What you need to do:
Extract the text from each entry below and copy every line character for character.
** BEGIN **
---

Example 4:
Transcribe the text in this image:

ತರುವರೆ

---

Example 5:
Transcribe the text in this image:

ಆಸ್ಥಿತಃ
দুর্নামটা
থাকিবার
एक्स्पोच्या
** END **
Exercise output:
---

Example 4:
Transcribe the text in this image:

ತರುವರೆ

---

Example 5:
Transcribe the text in this image:

ಆಸ್ಥಿತಃ
দুর্নামটা
থাকিবার
एक्स्पोच्या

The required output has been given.